I directed that the matter be stood over to today on the basis that the Debtor would be advised by the solicitors for News, as he has been, of the need to file evidence in proper form if he wished to oppose the making of a sequestration order.  He has filed no affidavit and is again not represented this morning.  On this occasion, however, his solicitors have written to my Chambers enclosing a report of the controlling trustee.  Again, this is a totally unsatisfactory way of proceeding.  It is not a proper course for a legal practitioner, without proper leave, to write to a Judge's Chambers forwarding documents and asking that the contents of them be taken into account in the interests of the legal practitioner's client and against those of the other party on the hearing.  The documents are not in evidence and serve only to embarrass the conduct of the proceeding.

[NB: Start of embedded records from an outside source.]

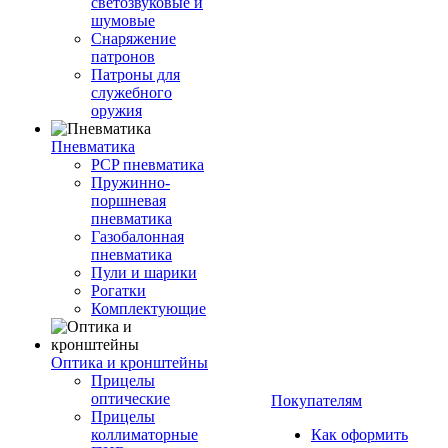
светозвуковые и
шумовые
Снаряжение
патронов
Патроны для
служебного
оружия
Пневматика
PCP пневматика
Пружинно-
поршневая
пневматика
Газобалонная
пневматика
Пули и шарики
Рогатки
Комплектующие
Оптика и кронштейны
Прицелы
оптические
Покупателям
Прицелы
коллиматорные
Как оформить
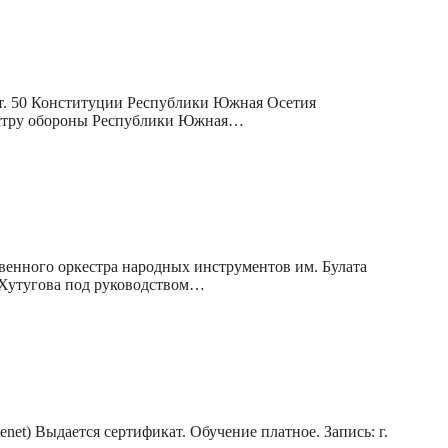
0 Конституции Республики Южная Осетия
нистру обороны Республики Южная…
венного оркестра народных инструментов им. Булата
 Хутугова под руководством…
enet) Выдается сертификат. Обучение платное. Запись: г.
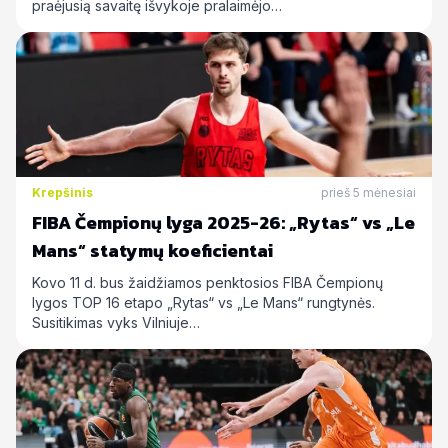
praėjusią savaitę išvykoje pralaimėjo…
Krepšinis
prieš 5 mėnesiai
FIBA Čempionų lyga 2025-26: „Rytas“ vs „Le
Mans“ statymų koeficientai
Kovo 11 d. bus žaidžiamos penktosios FIBA Čempionų
lygos TOP 16 etapo „Rytas“ vs „Le Mans“ rungtynės.
Susitikimas vyks Vilniuje…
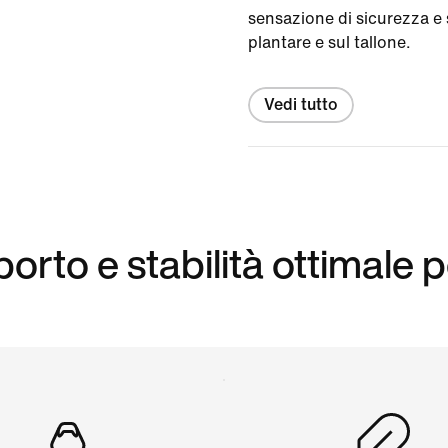
sensazione di sicurezza e s
plantare e sul tallone.
Vedi tutto
rto e stabilità ottimale p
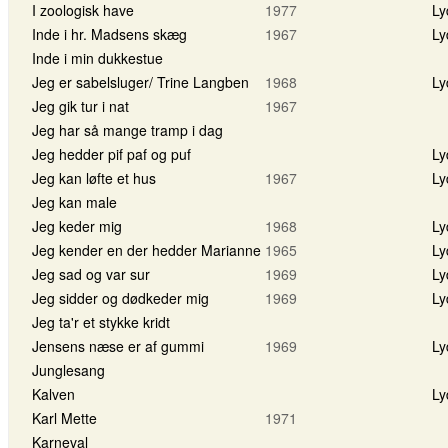
I zoologisk have
1977
Ly
Inde i hr. Madsens skæg
1967
Ly
Inde i min dukkestue
Jeg er sabelsluger/ Trine Langben
1968
Ly
Jeg gik tur i nat
1967
Jeg har så mange tramp i dag
Jeg hedder pif paf og puf
Ly
Jeg kan løfte et hus
1967
Ly
Jeg kan male
Jeg keder mig
1968
Ly
Jeg kender en der hedder Marianne
1965
Ly
Jeg sad og var sur
1969
Ly
Jeg sidder og dødkeder mig
1969
Ly
Jeg ta'r et stykke kridt
Jensens næse er af gummi
1969
Ly
Junglesang
Kalven
Ly
Karl Mette
1971
Karneval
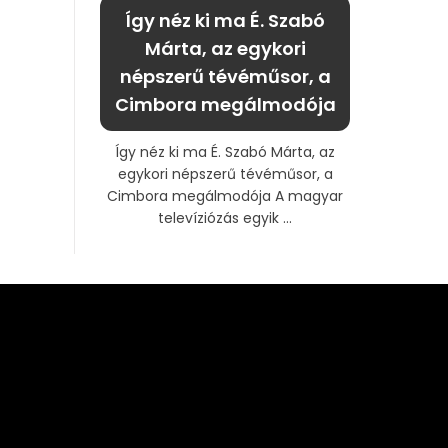
Így néz ki ma É. Szabó
Márta, az egykori
népszerű tévéműsor, a
Cimbora megálmodója
Így néz ki ma É. Szabó Márta, az
egykori népszerű tévéműsor, a
Cimbora megálmodója A magyar
televíziózás egyik ...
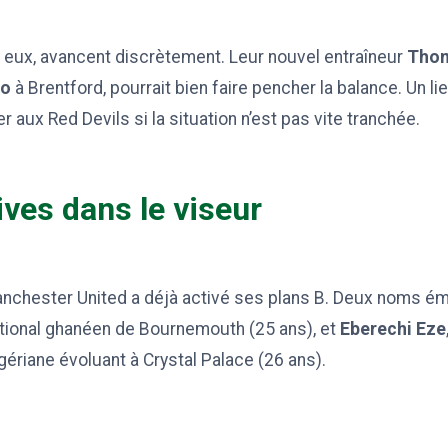
 eux, avancent discrètement. Leur nouvel entraîneur
Thom
mo
à Brentford, pourrait bien faire pencher la balance. Un lie
r aux Red Devils si la situation n’est pas vite tranchée.
ives dans le viseur
anchester United a déjà activé ses plans B. Deux noms ém
rnational ghanéen de Bournemouth (25 ans), et
Eberechi Eze
igériane évoluant à Crystal Palace (26 ans).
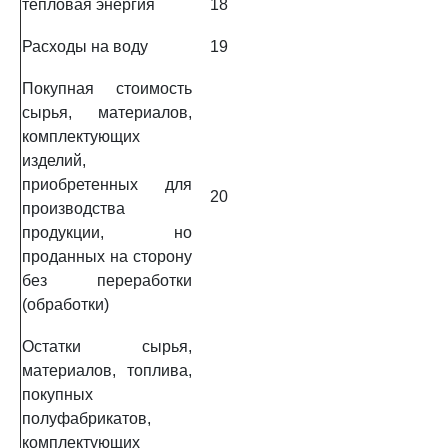
тепловая энергия
18
Расходы на воду
19
Покупная стоимость
сырья, материалов,
комплектующих
изделий,
приобретенных для
20
производства
продукции, но
проданных на сторону
без переработки
(обработки)
Остатки сырья,
материалов, топлива,
покупных
полуфабрикатов,
комплектующих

Although the documents are not in evidence and therefore need not be addressed, I will make some preliminary comments about them.  They are unsatisfactory.  First, in the affidavit verifying the statement of affairs Mr McMahon states that the statement of affairs is a true and complete statement of his affairs as at - the date is omitted - but it is a day in December 1996.  Secondly, columns 5 and 6 in the statement of affairs are not completed.  The proposed arrangement on this occasion is for the Debtor to pay a total of $20,000, being $10,000 within seven days of 10 December 1996 and a further $10,000 within 60 days of the date of the meeting with his creditors.  Apparently the first $10,000 has been received.

Thirdly, the report of the new controlling trustee reveals matters of concern.  According to the report, the proposal will give creditors 2.02 cents in the dollar.  I might note that the amount owing to creditors has increased beyond the total of the amount in question when the matter was before Moore J.  Ms Nash has drawn my attention to the fact that there will be further priority claims, as a result of which, in her contention, the creditors will get nothing out of the proposed arrangement.

Fourthly, the report of the controlling trustee reveals many matters not disclosed in the original report, including the fact that the Debtor has been associated with nine companies as a director - the earlier report had mentioned only two of them.

Of course, it is conceivable that if somebody were here representing the Debtor that person might be able to tender evidence and make submissions on his behalf, directing attention to matters favourable to him of which I am not presently aware.  I do not think that the passage from the judgment of Moore J in which he says that the Debtor should have the opportunity of putting a further private arrangement to his creditors represents a final view that that should be allowed to happen in any event. 

I am satisfied with the proof of the matters referred to in sub-s 52 (1) of the Act. Notwithstanding the fact that the controlling trustee has apparently convened a meeting of creditors in Melbourne for as early as 2 January 1997, in the absence of any evidence tendered on behalf of the Debtor on both occasions when the creditor's petition has been before me, I think the appropriate order is that a sequestration order be made today. However, and with some misgiving and reluctance in view of the way in which the case has been handled on the Debtor's side, I will stay any steps pursuant to the sequestration order until 10 January 1997 and reserve leave for the Debtor to apply by motion supported by affidavit or affidavits for a setting aside of the sequestration order.

I certify that this and the preceding 5 pages are a true copy of the Reasons for Judgment of the Honourable Justice Lindgren.

Associate:

Dated:2 January 1997

Heard:        17 December 1996

Place:        Sydney

Decision:     20 December 1996

Appearances:   Ms S Nash, solicitor, of Sally Nash & Co, appeared for the petitioning creditor.